Stored records:
----------------
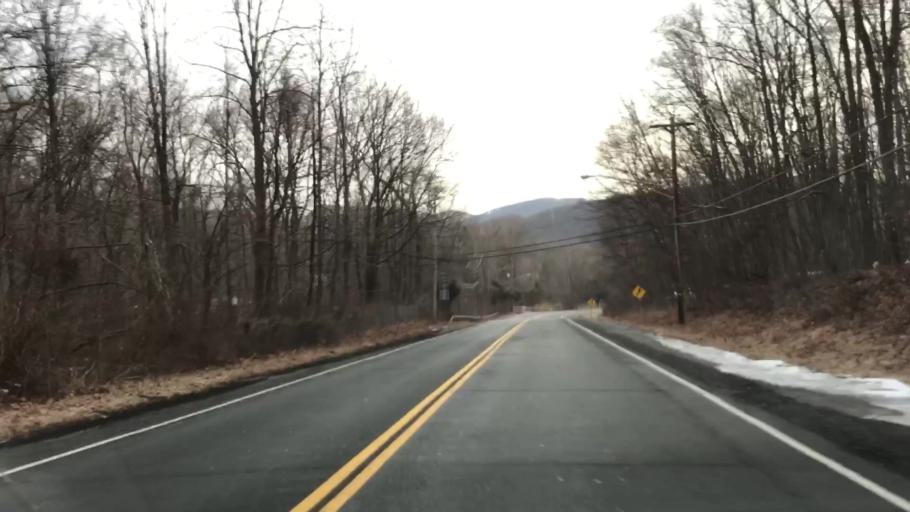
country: US
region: New York
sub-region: Rockland County
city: Thiells
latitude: 41.2376
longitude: -74.0293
----------------
To be done: Output the lines of all the rows above as a JSON list of strings, one string per line, skipping any blank lines. Leave the pictures out of the answer.

Written response:
[
  "country: US",
  "region: New York",
  "sub-region: Rockland County",
  "city: Thiells",
  "latitude: 41.2376",
  "longitude: -74.0293"
]